As with this analogy, the KMM would fail to attempt the 6th level practices from the first
level immediately. Through the Transition Layer, the KMM provides guidance and action
options for the next steps to improve, which, in terms of difficulty, match the current
capabilities of the organization.
The entire Kanban Maturity Model
David J. Anderson presented the new Kanban Maturity Model at the Lean Kanban
conference 2017. The following figure 5 shows 0.5 alpha version.
Fig. 5: Full Kanban Maturity Model KMM (Source: Anderson, D. 2017, Lean Kanban Inc.)

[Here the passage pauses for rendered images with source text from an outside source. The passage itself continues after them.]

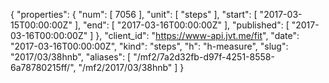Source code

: {
  "properties": {
    "num": [
      7056
    ],
    "unit": [
      "steps"
    ],
    "start": [
      "2017-03-15T00:00:00Z"
    ],
    "end": [
      "2017-03-16T00:00:00Z"
    ],
    "published": [
      "2017-03-16T00:00:00Z"
    ]
  },
  "client_id": "https://www-api.jvt.me/fit",
  "date": "2017-03-16T00:00:00Z",
  "kind": "steps",
  "h": "h-measure",
  "slug": "2017/03/38hnb",
  "aliases": [
    "/mf2/7a2d32fb-d97f-4251-8558-6a78780215ff/",
    "/mf2/2017/03/38hnb"
  ]
}
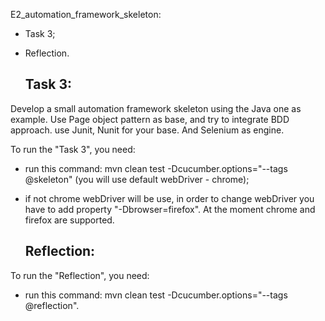  E2_automation_framework_skeleton:
- Task 3;
- Reflection.

   ## Task 3:

Develop a small automation framework skeleton using the Java one as example.
Use Page object pattern as base, and try to integrate BDD approach. use Junit, Nunit for your base. And Selenium as engine.

To run the "Task 3", you need:

- run this command: mvn clean test -Dcucumber.options="--tags @skeleton" (you will use default webDriver - chrome);

- if not chrome webDriver will be use, in order to change webDriver you have to add
property "-Dbrowser=firefox". At the moment chrome and firefox are supported.

  ## Reflection:

To run the "Reflection", you need:
- run this command: mvn clean test -Dcucumber.options="--tags @reflection".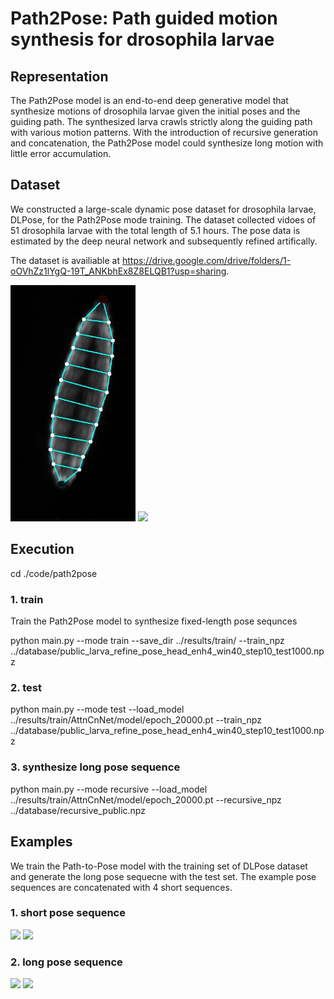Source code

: # Path2Pose: Path guided motion synthesis for drosophila larvae
## Representation
The Path2Pose model is an end-to-end deep generative model that synthesize motions of drosophila larvae given the initial poses and the guiding path. The synthesized larva crawls strictly along  the guiding path with various motion patterns. With the introduction of recursive generation and concatenation, the Path2Pose model could synthesize long motion with little error accumulation.
## Dataset
We constructed a large-scale dynamic pose dataset for drosophila larvae, DLPose, for the Path2Pose mode training. The dataset collected vidoes of 51 drosophila larvae with the total length of 5.1 hours. The pose data is estimated by the deep neural network and subsequently refined artifically.

The dataset is availiable at https://drive.google.com/drive/folders/1-oOVhZz1lYgQ-19T_ANKbhEx8Z8ELQB1?usp=sharing.

<p align="left">
    <img src="https://github.com/chenjj0702/Path2Pose/blob/main/images/dataset1.gif" width="200"\>  <img src="https://github.com/chenjj0702/Path2Pose/blob/main/images/dataset2.gif" width="279"\>
</p>

## Execution
cd ./code/path2pose

### 1. train
Train the Path2Pose model to synthesize fixed-length pose sequnces

python main.py --mode train --save_dir ../results/train/ --train_npz ../database/public_larva_refine_pose_head_enh4_win40_step10_test1000.npz
### 2. test 
python main.py --mode test --load_model ../results/train/AttnCnNet/model/epoch_20000.pt --train_npz ../database/public_larva_refine_pose_head_enh4_win40_step10_test1000.npz
### 3. synthesize long pose sequence
python main.py --mode recursive --load_model ../results/train/AttnCnNet/model/epoch_20000.pt --recursive_npz ../database/recursive_public.npz
## Examples
We train the Path-to-Pose model with the training set of DLPose dataset and generate the long pose sequecne with the test set. The example pose sequences are concatenated with 4 short sequences.
### 1. short pose sequence
<p align="left">
    <img src="https://github.com/chenjj0702/Path2Pose/blob/main/images/pose1.gif" width="200"\>        <img src="https://github.com/chenjj0702/Path2Pose/blob/main/images/pose2.gif" width="275"\>
</p>

### 2. long pose sequence
<p align="left">
    <img src="https://github.com/chenjj0702/Path2Pose/blob/main/images/long1.gif" width="200"\>        <img src="https://github.com/chenjj0702/Path2Pose/blob/main/images/long2.gif" width="200"\>
</p>

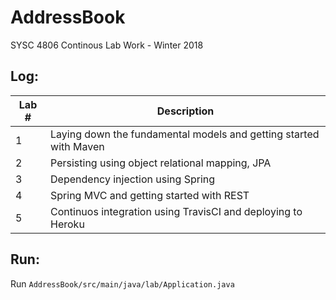 # AddressBook
SYSC 4806 Continous Lab Work - Winter 2018

## Log:
| Lab # | Description                                                       |
|-------|-------------------------------------------------------------------|
| 1     | Laying down the fundamental models and getting started with Maven |
| 2     | Persisting using object relational mapping, JPA                   |
| 3     | Dependency injection using Spring                                 |
| 4     | Spring MVC and getting started with REST                          |
| 5     | Continuos integration using TravisCI and deploying to Heroku      |

## Run:
Run `AddressBook/src/main/java/lab/Application.java`
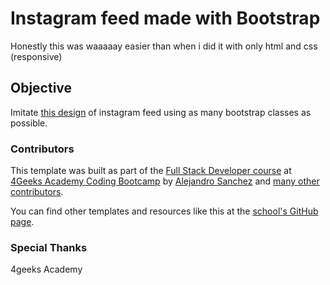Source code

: # Instagram feed made with Bootstrap

Honestly this was waaaaay easier than when i did it with only html and css (responsive)

## Objective

Imitate [this design](https://github.com/breatheco-de/exercise-instagram-feed-bootstrap/blob/master/assets/preview.gif?raw=true?raw=true) of instagram feed using as many bootstrap classes as possible.

### Contributors

This template was built as part of the [Full Stack Developer course](https://4geeksacademy.com/us/coding-bootcamps/part-time-full-stack-developer) at [4Geeks Academy Coding Bootcamp](https://4geeksacademy.com/us/coding-bootcamp) by [Alejandro Sanchez](https://twitter.com/alesanchezr) and [many other contributors](https://github.com/4GeeksAcademy/html-hello/graphs/contributors).

You can find other templates and resources like this at the [school's GitHub page](https://github.com/4geeksacademy/).

### Special Thanks

4geeks Academy
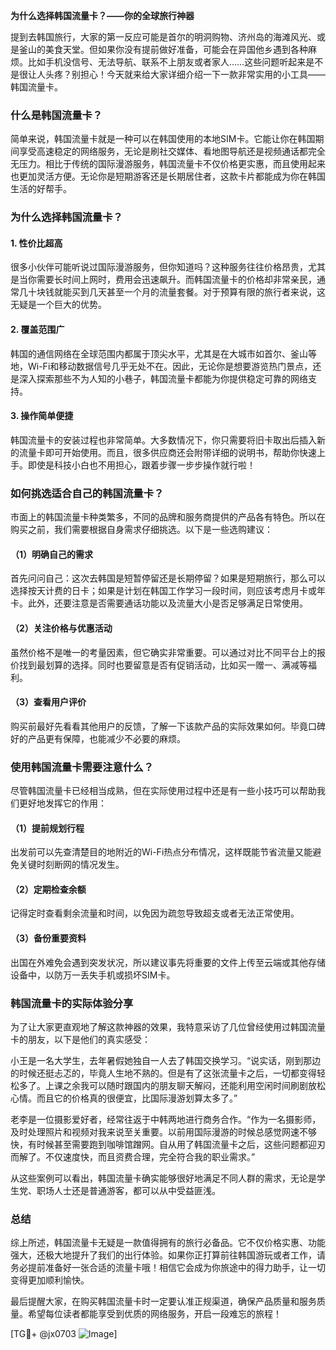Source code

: **为什么选择韩国流量卡？——你的全球旅行神器**

提到去韩国旅行，大家的第一反应可能是首尔的明洞购物、济州岛的海滩风光、或是釜山的美食天堂。但如果你没有提前做好准备，可能会在异国他乡遇到各种麻烦。比如手机没信号、无法导航、联系不上朋友或者家人……这些问题听起来是不是很让人头疼？别担心！今天就来给大家详细介绍一下一款非常实用的小工具——韩国流量卡。

### **什么是韩国流量卡？**
简单来说，韩国流量卡就是一种可以在韩国使用的本地SIM卡。它能让你在韩国期间享受高速稳定的网络服务，无论是刷社交媒体、看地图导航还是视频通话都完全无压力。相比于传统的国际漫游服务，韩国流量卡不仅价格更实惠，而且使用起来也更加灵活方便。无论你是短期游客还是长期居住者，这款卡片都能成为你在韩国生活的好帮手。

### **为什么选择韩国流量卡？**
#### 1. **性价比超高**
很多小伙伴可能听说过国际漫游服务，但你知道吗？这种服务往往价格昂贵，尤其是当你需要长时间上网时，费用会迅速飙升。而韩国流量卡的价格却非常亲民，通常几十块钱就能买到几天甚至一个月的流量套餐。对于预算有限的旅行者来说，这无疑是一个巨大的优势。

#### 2. **覆盖范围广**
韩国的通信网络在全球范围内都属于顶尖水平，尤其是在大城市如首尔、釜山等地，Wi-Fi和移动数据信号几乎无处不在。因此，无论你是想要游览热门景点，还是深入探索那些不为人知的小巷子，韩国流量卡都能为你提供稳定可靠的网络支持。

#### 3. **操作简单便捷**
韩国流量卡的安装过程也非常简单。大多数情况下，你只需要将旧卡取出后插入新的流量卡即可开始使用。而且，很多供应商还会附带详细的说明书，帮助你快速上手。即使是科技小白也不用担心，跟着步骤一步步操作就行啦！

### **如何挑选适合自己的韩国流量卡？**
市面上的韩国流量卡种类繁多，不同的品牌和服务商提供的产品各有特色。所以在购买之前，我们需要根据自身需求仔细挑选。以下是一些选购建议：

#### （1）明确自己的需求
首先问问自己：这次去韩国是短暂停留还是长期停留？如果是短期旅行，那么可以选择按天计费的日卡；如果是计划在韩国工作学习一段时间，则应该考虑月卡或年卡。此外，还要注意是否需要通话功能以及流量大小是否足够满足日常使用。

#### （2）关注价格与优惠活动
虽然价格不是唯一的考量因素，但它确实非常重要。可以通过对比不同平台上的报价找到最划算的选择。同时也要留意是否有促销活动，比如买一赠一、满减等福利。

#### （3）查看用户评价
购买前最好先看看其他用户的反馈，了解一下该款产品的实际效果如何。毕竟口碑好的产品更有保障，也能减少不必要的麻烦。

### **使用韩国流量卡需要注意什么？**
尽管韩国流量卡已经相当成熟，但在实际使用过程中还是有一些小技巧可以帮助我们更好地发挥它的作用：

#### （1）提前规划行程
出发前可以先查清楚目的地附近的Wi-Fi热点分布情况，这样既能节省流量又能避免关键时刻断网的情况发生。

#### （2）定期检查余额
记得定时查看剩余流量和时间，以免因为疏忽导致超支或者无法正常使用。

#### （3）备份重要资料
出国在外难免会遇到突发状况，所以建议事先将重要的文件上传至云端或其他存储设备中，以防万一丢失手机或损坏SIM卡。

### **韩国流量卡的实际体验分享**
为了让大家更直观地了解这款神器的效果，我特意采访了几位曾经使用过韩国流量卡的朋友，以下是他们的真实感受：

小王是一名大学生，去年暑假她独自一人去了韩国交换学习。“说实话，刚到那边的时候还挺忐忑的，毕竟人生地不熟的。但是有了这张流量卡之后，一切都变得轻松多了。上课之余我可以随时跟国内的朋友聊天解闷，还能利用空闲时间刷剧放松心情。而且它的价格真的很便宜，比国际漫游划算太多了。”

老李是一位摄影爱好者，经常往返于中韩两地进行商务合作。“作为一名摄影师，及时处理照片和视频对我来说至关重要。以前用国际漫游的时候总感觉网速不够快，有时候甚至需要跑到咖啡馆蹭网。自从用了韩国流量卡之后，这些问题都迎刃而解了。不仅速度快，而且资费合理，完全符合我的职业需求。”

从这些案例可以看出，韩国流量卡确实能够很好地满足不同人群的需求，无论是学生党、职场人士还是普通游客，都可以从中受益匪浅。

### **总结**
综上所述，韩国流量卡无疑是一款值得拥有的旅行必备品。它不仅价格实惠、功能强大，还极大地提升了我们的出行体验。如果你正打算前往韩国游玩或者工作，请务必提前准备好一张合适的流量卡哦！相信它会成为你旅途中的得力助手，让一切变得更加顺利愉快。

最后提醒大家，在购买韩国流量卡时一定要认准正规渠道，确保产品质量和服务质量。希望每位读者都能享受到优质的网络服务，开启一段难忘的旅程！

[TG💪+ @jx0703 ![Image](https://github.com/user-attachments/assets/dbca1d08-cadb-493c-b0ec-ad6f7a83f270)]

Kanban Maturity Model Benefits
The six Maturity Levels are mapped to the Real World Risk Institute model for assessing
the risk exposure of individuals and corporations. Its levels are Fragile – Resilient – Robust
1. Fragil: Level 0 – 2
2. Stabil: Level 3
3. Robust: Level 4-5
4. Antifragil: Level 6
The following figure 6 shows the advantages of the levels of the KMM:
Fig. 6: Benefits of the maturity levels
KMM in practice
In practice, the KMM works as follows: In the company, the way the teams work is
analyzed. Depending on which practices are used and what results are achieved, the
corresponding level is determined. The next step is to use the KMM to derive the practices
that will take the team or organization to the next level. The Kanban Maturity Model shows
on the one hand how the current skills can be assessed and on the other hand the concrete
next steps to get better.
Summary and discussion
With the book “Kanban: Successfull Evolutionary Change for Your Technology Business”,
David J. Anderson introduced the Kanban method in 2010. Kanban has taken some
evolutionary steps over the past few years: roles, cadences (events) and now the Kanban
Maturity Model make Kanban the most complete framework for organizing knowledge
work. The idea of categorizing organizations, processes or practices in maturity levels is not
new, but transition levels are a true innovation. Breaking up the practices of maturity into
core practices and transition practices reveals improvement options that are achievable.
Individuals, teams and organizations are not overtaxed and resistance is avoided.